PSSM-based prediction of DNA binding sites in proteins

Shandar Ahmad1,2 email and Akinori Sarai1 email

1Department of Bioinformatics and Bioscience, Kyushu Institute of Technology, Iizuka 820 8502, Fukuoka, Japan

2Department of Biosciences, Jamia Millia Islamia University, New Delhi-110025, India

author email corresponding author email

BMC Bioinformatics 2005, 6:33doi:10.1186/1471-2105-6-33

Published: 19 February 2005

Abstract

Background

Detection of DNA-binding sites in proteins is of enormous interest for technologies targeting gene regulation and manipulation. We have previously shown that a residue and its sequence neighbor information can be used to predict DNA-binding candidates in a protein sequence. This sequence-based prediction method is applicable even if no sequence homology with a previously known DNA-binding protein is observed. Here we implement a neural network based algorithm to utilize evolutionary information of amino acid sequences in terms of their position specific scoring matrices (PSSMs) for a better prediction of DNA-binding sites.

Results

An average of sensitivity and specificity using PSSMs is up to 8.7% better than the prediction with sequence information only.

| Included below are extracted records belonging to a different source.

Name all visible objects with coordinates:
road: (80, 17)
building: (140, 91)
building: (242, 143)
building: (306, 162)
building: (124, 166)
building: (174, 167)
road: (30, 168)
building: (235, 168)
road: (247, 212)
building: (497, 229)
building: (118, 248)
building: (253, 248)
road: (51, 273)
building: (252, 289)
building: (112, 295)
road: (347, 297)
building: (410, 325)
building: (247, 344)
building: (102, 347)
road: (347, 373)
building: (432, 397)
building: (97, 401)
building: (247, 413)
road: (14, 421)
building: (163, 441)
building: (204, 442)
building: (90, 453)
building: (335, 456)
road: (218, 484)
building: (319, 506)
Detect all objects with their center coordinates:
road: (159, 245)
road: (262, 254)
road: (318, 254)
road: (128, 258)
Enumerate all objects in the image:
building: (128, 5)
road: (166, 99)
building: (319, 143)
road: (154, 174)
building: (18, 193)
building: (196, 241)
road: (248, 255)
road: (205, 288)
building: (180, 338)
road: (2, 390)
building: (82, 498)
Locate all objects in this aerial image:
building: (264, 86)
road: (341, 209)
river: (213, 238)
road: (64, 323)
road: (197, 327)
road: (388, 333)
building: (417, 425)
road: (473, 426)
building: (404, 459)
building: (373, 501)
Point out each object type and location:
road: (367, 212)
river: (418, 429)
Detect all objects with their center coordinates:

Much smaller data sets could be used to generate PSSM with minimal loss of prediction accuracy.

Conclusion

One problem in using PSSM-derived prediction is obtaining lengthy and time-consuming alignments against large sequence databases. In order to speed up the process of generating PSSMs, we tried to use different reference data sets (sequence space) against which a target protein is scanned for PSI-BLAST iterations. We find that a very small set of proteins can actually be used as such a reference data without losing much of the prediction value. This makes the process of generating PSSMs very rapid and even amenable to be used at a genome level. A web server has been developed to provide these predictions of DNA-binding sites for any new protein from its amino acid sequence.